There are SOME drawbacks to living 90% off the grid.
The inability of a digital reporter to earn a living, for instance. I could solve this with a $10 unlimited data phone card from 7-11, a $200 thermal converter and an efficient rocket stove that would take two weeks to make, but in order to afford the phone card and thermal converter, I would need a job, which I do not have because I cannot get online. See the problem here?
Oh, and we have all been informed by the property owner that we went over the allowed gigs per month last month, and that each gig over the limit is $5. We have, it appears, the bare minimum Internet package, capped at 30 GB a month, which is not going to be enough. It already isn’t enough.Since I was only here for a handful of days last month, and a couple of other people have been talking about these instructional videos they’ve been watching online, I’m not taking the hit for that, but thinking ahead, it’s clear that it’s more than time to set up some systems.
Naturally, I went straight to 2600, The Hacker Quarterly. Well, to the facebook group dedicated to 2600, The Hacker Quarterly, although lately they seem more dedicated to infighting and backstabbing. It’s seriously Game of Thrones time in there right now. But they do know their shit, so here are their recommendations, ranked in no particular order:
- Develop your aerospace program and launch some balloon satellites.

┄┄┄┄┄┄┄┄┄┄┄┄┄┄┄┄┄┄┄┄

## EXERCISE INSTRUCTIONS
1. Could you retype the part of the off-grid internet post that opens with the words containing "There are SOME" and closes with "the problem here?", keeping every character unchanged?
2. Can you extend the off-grid internet post, picking up right after its last sentence?

## RECORD SET
┄┄┄┄┄┄┄┄┄┄┄┄┄┄┄┄┄┄┄┄

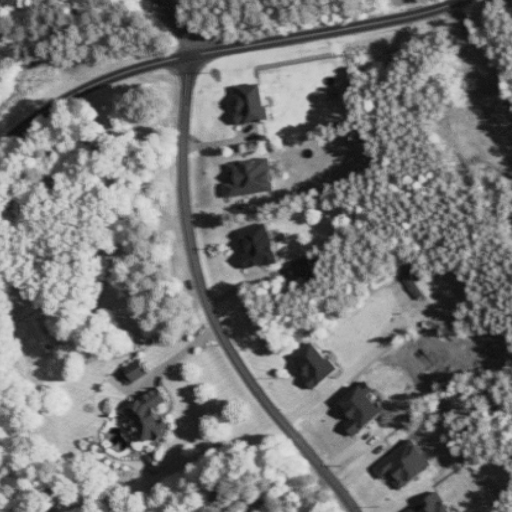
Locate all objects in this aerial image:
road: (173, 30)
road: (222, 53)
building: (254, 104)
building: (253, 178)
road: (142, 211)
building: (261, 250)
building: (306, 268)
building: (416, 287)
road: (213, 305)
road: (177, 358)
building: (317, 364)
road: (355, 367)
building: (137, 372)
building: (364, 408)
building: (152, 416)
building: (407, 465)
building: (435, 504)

┄┄┄┄┄┄┄┄┄┄┄┄┄┄┄┄┄┄┄┄

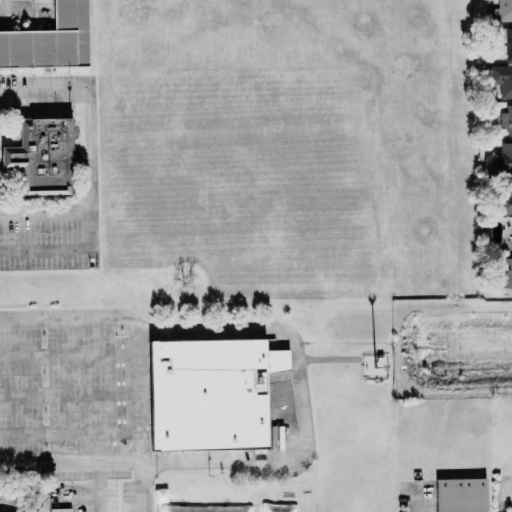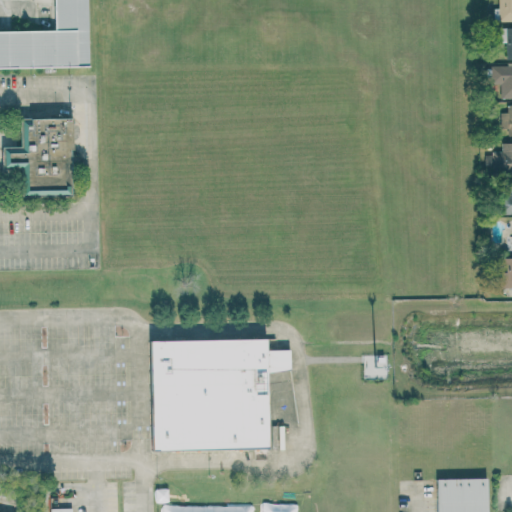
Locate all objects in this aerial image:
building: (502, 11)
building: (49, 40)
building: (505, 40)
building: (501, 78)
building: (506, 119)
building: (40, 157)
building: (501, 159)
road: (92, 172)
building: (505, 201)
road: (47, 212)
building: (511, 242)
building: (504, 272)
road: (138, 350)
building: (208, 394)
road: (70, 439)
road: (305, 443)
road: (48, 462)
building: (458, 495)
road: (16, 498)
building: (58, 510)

┄┄┄┄┄┄┄┄┄┄┄┄┄┄┄┄┄┄┄┄

## ANSWERS TO THE EXERCISE
1.
There are SOME drawbacks to living 90% off the grid.
The inability of a digital reporter to earn a living, for instance. I could solve this with a $10 unlimited data phone card from 7-11, a $200 thermal converter and an efficient rocket stove that would take two weeks to make, but in order to afford the phone card and thermal converter, I would need a job, which I do not have because I cannot get online. See the problem here?

2.
- Squid
- Squid was not as frivolous a suggestion as it may have seemed. Install cacheing squid, privoxy and dnsmasq on a cheap AWS instance. Enable Ad blocking at the proxy side to avoid unnecessary transfer. Utilize a compression VPN such as OpenVPN LZO. Install browser extensions that block flash and other content from loading.
- A comprehensive, elected list of sites should be written up and others blocked. Maybe allow a ‘free for all’ for an hour once a day. You have 1GB of transfer a month, for how many people? That is a logistical challenge. I can see fights happening over that unless you track data usage for every user.
- Have you considered an alternative method of connectivity? I have friends in remote areas utilize 128mhz for data at about 516kb/s. 128mhz is ground penetrating and doesn’t require line of sight like microwave. The radio equipment is low power and can be powered by solar etc
- I would start by blocking streaming video.
- Track your OWN data usage. Simple, then nobody can blame you if you didn’t use it.
- I wonder if a caching proxy could be set up, to automate file storage and eliminate redundant traffic?
- Caching proxies + usage quotas
- The usage quota should be enforced at the IP layer, with the network enforcing a MAC Address : IP Address lookup table (DHCP could even create new entries in the lookup table!)
- I was going to point out that if the machines were provided, some sort of mid-layer p2p content-sharing might be worthwhile, to take the caching proxy a step further.
- Just run a DC++ hub that bans traffic from outside the local network if filez are a problem.
- My crazy idea was to allow people to buy/sell their remaining quota on an open market for cryptocurrency.
- Less pr0n
- You could do something smart and set up a caching server… assuming many are reading the same sites and stuff… check log files on outgoing router to see who is eating up all the bandwidth.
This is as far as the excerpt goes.